OTTAWA — There are signs that Canada’s economy has stabilized, Finance Minister Jim Flaherty said Monday as a major international think-tank cited Canada among countries in the leading-edge of recovery.
The minister’s remarks came as the Organization for Economic Co-Operation and Development named Canada among four industrialized countries showing signs of having reached a bottom in the economic downturn.
The OECD cautioned it was still too early to say definitively whether the signs of improvement were “temporary or a more durable turning point,” but said positive indicators were present in a majority of its 30 member countries.
“The OECD composite leading indicators for April 2009 point to a reduced pace of deterioration in most of the OECD economies with stronger signals of a possible trough in Canada, France, Italy and the United Kingdom,” the organization said.
At a Montreal event, Flaherty expressed “cautious optimism that a global economic recovery may not be far behind.”
He predicted Canada will lead the way as the recovery takes hold.
Flaherty said Canada is in the best shape of any G7 country, despite a federal government deficit that is expected to be “slightly more than $50 billion” this fiscal year.
The government’s budget originally estimated the 2009-10 deficit would be substantially lower, at a still-large $33.7 billion, but the Conservatives announced in late May that it would be about $16 billion higher than that due to a dropoff in revenue because of the recession and because of the cost of a bailout for the Ontario auto industry.
Statistics Canada reported Friday that the country’s unemployment rate had hit an 11-year high of 8.4 per cent, the total number of Canadians who have lost their jobs since the recession began in October increased by 41,800 to 363,000.

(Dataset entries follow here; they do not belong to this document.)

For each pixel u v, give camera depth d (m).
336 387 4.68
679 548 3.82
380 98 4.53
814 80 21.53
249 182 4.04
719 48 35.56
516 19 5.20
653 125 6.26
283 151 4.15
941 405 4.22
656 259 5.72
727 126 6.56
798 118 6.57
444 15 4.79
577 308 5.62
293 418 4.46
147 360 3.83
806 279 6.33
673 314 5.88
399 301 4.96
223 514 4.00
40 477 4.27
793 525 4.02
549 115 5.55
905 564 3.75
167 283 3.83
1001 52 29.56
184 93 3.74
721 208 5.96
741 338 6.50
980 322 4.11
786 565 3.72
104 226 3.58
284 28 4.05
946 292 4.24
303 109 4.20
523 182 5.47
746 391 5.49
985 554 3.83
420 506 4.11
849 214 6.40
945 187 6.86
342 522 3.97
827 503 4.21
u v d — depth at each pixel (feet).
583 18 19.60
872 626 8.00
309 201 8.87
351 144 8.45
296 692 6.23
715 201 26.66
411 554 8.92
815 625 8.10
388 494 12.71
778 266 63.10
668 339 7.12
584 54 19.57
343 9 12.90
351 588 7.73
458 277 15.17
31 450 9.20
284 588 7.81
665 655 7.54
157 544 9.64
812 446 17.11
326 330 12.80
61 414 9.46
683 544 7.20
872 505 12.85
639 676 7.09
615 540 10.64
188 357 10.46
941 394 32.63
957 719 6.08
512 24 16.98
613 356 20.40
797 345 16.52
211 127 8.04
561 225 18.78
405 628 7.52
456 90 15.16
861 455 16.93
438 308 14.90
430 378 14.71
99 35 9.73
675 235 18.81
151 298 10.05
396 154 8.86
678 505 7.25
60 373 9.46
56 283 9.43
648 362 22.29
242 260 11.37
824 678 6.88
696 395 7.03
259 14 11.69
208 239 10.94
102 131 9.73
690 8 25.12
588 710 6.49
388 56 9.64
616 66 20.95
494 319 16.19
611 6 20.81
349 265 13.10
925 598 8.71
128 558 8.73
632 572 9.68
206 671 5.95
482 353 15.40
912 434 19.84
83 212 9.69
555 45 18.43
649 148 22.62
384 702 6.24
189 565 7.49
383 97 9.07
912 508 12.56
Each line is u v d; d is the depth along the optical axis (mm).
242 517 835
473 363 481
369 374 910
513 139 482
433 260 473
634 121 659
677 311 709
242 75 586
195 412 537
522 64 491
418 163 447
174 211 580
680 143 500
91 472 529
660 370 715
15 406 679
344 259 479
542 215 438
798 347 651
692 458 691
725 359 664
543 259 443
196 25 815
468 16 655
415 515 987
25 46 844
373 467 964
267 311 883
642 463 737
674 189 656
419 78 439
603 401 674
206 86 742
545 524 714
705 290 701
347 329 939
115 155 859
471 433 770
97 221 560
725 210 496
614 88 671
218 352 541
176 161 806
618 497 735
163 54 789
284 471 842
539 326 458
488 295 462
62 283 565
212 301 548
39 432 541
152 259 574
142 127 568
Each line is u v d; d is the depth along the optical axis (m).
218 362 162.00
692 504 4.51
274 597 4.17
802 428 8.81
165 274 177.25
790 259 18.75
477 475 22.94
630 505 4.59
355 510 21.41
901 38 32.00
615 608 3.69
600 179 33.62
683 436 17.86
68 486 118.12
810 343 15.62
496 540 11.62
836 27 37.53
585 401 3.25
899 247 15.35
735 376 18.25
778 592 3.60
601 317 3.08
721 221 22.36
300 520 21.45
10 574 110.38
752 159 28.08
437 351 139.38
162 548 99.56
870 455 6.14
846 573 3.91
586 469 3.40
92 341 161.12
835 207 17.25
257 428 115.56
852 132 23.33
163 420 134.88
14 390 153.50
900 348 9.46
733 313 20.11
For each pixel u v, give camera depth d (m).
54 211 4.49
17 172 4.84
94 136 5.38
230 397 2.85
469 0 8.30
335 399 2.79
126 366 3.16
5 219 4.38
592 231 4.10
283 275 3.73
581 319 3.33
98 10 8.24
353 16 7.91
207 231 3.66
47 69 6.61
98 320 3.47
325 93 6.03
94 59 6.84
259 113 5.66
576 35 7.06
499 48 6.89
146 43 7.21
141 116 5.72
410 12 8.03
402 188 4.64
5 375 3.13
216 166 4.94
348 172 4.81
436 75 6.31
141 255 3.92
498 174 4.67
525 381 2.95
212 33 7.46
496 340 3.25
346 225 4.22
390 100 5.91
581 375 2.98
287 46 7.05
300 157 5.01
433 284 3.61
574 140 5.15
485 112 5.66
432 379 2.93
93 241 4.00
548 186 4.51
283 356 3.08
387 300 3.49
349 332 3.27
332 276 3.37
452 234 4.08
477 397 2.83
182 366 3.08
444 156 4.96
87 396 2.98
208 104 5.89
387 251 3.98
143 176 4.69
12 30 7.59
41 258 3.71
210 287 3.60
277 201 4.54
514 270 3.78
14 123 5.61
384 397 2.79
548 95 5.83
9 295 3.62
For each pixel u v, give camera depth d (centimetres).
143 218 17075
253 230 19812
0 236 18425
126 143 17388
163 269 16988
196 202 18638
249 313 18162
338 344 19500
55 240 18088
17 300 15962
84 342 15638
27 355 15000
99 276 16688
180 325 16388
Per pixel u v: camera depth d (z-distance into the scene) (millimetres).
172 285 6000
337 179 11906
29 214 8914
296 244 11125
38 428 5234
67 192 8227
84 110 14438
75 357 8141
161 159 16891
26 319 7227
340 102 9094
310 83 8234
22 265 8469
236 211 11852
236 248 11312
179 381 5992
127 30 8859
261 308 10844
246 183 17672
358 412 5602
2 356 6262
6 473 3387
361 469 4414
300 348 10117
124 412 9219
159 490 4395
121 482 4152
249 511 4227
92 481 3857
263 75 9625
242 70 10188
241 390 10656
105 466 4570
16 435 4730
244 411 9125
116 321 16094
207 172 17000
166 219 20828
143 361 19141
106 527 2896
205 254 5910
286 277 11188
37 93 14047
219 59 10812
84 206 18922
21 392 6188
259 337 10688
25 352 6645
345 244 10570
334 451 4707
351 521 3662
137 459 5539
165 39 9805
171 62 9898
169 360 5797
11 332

But Flaherty said Monday that all of the measures in Canada’s economic action plan to help Canadian households and businesses are “in place and fully operational.”
He spoke after the Canada Mortgage and Housing Corp. reported that the annual rate of housing starts increased by about nine per cent to 128,400 in May from 117,600 in April.
That was the latest of a string of economic indicators in Canada that have shown a slight pick-up in the past month or two, although from very low levels.
The OECD leading indicators report found that Canada’s index had increased by 0.4 points in April from March, although it remained 7.6 points lower than last year. It was the second consecutive month that Canada’s index had improved.
The organization said China and India, which are not OECD members, also showed signs of having reached a trough.
But it added that “major non-OECD economies still face deteriorating conditions.”